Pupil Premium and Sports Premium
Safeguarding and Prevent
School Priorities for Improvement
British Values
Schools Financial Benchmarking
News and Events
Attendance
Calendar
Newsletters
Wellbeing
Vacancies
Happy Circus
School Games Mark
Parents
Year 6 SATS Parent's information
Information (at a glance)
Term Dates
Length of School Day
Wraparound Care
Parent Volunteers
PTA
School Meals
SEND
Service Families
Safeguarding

--

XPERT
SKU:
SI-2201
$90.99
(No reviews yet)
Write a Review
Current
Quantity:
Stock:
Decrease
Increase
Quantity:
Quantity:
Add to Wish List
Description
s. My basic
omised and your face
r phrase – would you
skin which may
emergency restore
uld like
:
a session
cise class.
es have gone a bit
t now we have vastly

• Goal of the exercise:
Return, with no change at all, every line in the entries above from the line containing "School Priorities for Improvement" through the line containing "Length of School Day".

• Task result:
School Priorities for Improvement
British Values
Schools Financial Benchmarking
News and Events
Attendance
Calendar
Newsletters
Wellbeing
Vacancies
Happy Circus
School Games Mark
Parents
Year 6 SATS Parent's information
Information (at a glance)
Term Dates
Length of School Day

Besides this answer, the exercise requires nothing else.